我无法添加任何 javascript 代码(我不精通 js),但我可以为您指出来源以获取更多信息,并提供解决方案的概要。
基本上,你要推导出的信息需要O(C2N)的复杂度,according to this answer, or O(n3) according to this one but once you've found the derivation, the answer is relatively easy.
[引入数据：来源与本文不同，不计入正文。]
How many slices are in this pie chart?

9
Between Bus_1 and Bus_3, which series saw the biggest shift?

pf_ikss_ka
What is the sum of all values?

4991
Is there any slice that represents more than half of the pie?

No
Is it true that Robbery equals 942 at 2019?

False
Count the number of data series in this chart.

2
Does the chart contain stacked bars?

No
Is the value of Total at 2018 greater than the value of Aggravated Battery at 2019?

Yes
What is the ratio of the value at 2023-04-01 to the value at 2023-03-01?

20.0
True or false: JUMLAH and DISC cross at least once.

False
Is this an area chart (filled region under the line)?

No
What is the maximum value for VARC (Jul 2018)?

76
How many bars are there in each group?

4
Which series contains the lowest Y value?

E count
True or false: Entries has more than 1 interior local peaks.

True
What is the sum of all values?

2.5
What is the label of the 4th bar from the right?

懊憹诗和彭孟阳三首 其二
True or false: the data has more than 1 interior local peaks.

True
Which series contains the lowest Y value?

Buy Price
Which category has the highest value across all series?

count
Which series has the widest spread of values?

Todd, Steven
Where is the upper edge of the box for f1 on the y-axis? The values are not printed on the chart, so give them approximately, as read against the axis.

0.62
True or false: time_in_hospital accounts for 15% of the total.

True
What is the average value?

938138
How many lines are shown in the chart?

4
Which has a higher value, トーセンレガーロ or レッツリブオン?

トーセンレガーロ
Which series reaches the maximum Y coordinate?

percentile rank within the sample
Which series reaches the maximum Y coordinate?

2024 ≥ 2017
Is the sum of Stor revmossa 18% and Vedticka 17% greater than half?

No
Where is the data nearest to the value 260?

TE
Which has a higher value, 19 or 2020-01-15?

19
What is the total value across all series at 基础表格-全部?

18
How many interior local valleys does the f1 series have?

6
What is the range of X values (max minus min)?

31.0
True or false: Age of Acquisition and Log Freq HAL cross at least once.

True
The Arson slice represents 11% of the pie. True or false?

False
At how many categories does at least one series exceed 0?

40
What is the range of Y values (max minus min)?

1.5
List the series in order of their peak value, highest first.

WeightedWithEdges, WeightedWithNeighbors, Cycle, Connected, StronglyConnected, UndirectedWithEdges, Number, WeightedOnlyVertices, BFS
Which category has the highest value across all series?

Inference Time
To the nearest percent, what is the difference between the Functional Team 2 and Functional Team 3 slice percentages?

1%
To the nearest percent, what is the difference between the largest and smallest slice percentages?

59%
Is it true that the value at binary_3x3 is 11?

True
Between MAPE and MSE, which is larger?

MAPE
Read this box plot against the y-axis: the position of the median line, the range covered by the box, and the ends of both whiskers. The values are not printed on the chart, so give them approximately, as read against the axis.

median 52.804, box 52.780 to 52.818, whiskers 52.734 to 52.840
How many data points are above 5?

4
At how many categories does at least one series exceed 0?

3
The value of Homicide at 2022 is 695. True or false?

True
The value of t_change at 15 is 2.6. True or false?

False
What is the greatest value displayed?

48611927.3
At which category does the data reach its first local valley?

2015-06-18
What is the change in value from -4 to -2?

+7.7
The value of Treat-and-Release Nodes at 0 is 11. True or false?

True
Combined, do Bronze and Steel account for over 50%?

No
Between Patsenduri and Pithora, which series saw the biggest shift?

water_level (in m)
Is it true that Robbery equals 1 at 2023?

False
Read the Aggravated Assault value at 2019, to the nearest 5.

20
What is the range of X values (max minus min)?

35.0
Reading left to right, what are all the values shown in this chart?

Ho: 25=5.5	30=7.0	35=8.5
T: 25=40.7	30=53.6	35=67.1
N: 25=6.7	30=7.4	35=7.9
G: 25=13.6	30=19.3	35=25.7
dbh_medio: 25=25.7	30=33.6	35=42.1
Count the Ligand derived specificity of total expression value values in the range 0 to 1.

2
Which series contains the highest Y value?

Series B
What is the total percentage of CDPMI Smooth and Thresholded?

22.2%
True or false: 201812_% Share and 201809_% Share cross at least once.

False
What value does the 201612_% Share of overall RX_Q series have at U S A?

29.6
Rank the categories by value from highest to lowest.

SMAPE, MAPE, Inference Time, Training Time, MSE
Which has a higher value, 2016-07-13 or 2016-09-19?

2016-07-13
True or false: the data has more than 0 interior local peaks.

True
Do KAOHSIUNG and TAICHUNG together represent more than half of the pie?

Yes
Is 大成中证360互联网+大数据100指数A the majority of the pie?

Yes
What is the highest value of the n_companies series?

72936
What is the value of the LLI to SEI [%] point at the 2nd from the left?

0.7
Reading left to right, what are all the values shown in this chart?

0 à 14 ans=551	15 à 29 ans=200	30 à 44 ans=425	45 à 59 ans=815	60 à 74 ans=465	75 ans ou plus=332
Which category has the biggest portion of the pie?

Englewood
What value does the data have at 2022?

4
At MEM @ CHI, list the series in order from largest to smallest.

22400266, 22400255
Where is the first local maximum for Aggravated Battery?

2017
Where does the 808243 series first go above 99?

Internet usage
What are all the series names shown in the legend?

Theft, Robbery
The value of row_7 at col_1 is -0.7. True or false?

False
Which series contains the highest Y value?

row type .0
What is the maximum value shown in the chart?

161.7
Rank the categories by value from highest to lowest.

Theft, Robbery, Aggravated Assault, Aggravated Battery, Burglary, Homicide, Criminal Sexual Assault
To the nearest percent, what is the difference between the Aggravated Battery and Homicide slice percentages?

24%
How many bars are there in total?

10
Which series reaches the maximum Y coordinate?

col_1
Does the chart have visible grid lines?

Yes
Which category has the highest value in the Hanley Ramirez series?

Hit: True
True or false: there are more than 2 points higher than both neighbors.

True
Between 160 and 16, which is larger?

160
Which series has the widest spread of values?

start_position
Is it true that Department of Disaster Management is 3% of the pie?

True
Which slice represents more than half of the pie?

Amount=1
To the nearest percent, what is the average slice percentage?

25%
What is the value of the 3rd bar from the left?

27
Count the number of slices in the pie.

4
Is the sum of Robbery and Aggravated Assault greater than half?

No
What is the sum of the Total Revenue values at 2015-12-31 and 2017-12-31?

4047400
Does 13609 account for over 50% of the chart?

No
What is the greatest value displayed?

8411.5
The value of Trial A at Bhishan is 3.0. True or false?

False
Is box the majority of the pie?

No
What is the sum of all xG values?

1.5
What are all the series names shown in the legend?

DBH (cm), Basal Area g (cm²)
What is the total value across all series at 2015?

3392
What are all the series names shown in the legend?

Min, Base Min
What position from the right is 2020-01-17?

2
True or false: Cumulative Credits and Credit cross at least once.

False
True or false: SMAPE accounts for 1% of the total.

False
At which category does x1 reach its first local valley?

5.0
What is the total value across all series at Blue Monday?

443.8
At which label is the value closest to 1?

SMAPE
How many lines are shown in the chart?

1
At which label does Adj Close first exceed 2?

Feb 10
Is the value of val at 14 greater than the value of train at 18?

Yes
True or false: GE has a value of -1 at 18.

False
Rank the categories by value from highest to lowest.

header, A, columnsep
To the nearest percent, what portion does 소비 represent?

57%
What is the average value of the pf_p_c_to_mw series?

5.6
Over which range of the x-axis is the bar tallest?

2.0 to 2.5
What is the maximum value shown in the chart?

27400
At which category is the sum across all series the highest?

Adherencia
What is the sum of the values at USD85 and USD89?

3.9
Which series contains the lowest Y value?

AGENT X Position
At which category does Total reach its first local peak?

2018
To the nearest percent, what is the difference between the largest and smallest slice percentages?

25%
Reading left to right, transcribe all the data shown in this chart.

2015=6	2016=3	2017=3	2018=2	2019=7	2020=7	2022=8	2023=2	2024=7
If you'd like to derive it yourself, in javascript, you can use TensorFlow才能推导出你想要的信息。否则,使用涉及 WolframAlpha 的 Kelvin Schoofs 解决方案。
之后,就像 Kelvin 所做的那样,只需采用导出的方程式并插入新的“x”值即可。
请注意,由于名称的分布可能因多种因素而异,您可能需要注意这一点。这些因素可以用一个整数 K according to this paper. If I've understood correctly, the "best-fit" of your data would follow a "Yule-Simon" distribution 来概括,您可以使用它来获得更准确的“创建”数据分布。
即:
f(k;ρ) can be used to model, for example, the relative frequency of the kth most frequent word in a large collection of text, which according to Zipf's law is inversely proportional to a (typically small) power of k.
或者,according to this paper, 名称可以建模为
P(n)=a⋅n−b⋅e−(n/c)d, where P(n) represents the proportion of surnames whose sizes are no less than n, b is the power exponent, c is the cutoff size of power‐law part, and d is the stretch parameter in the stretched exponential function.
此外,如果您有访问权限,this paper might provide more information, but I don't have access to it, so I can't actually verify its utility. I think it can be summarized as saying that surnames can be modeled according to a Pareto distribution, 在这种情况下,您可以将您的名字插入该发行版。我相信你会使用相应的概率密度函数。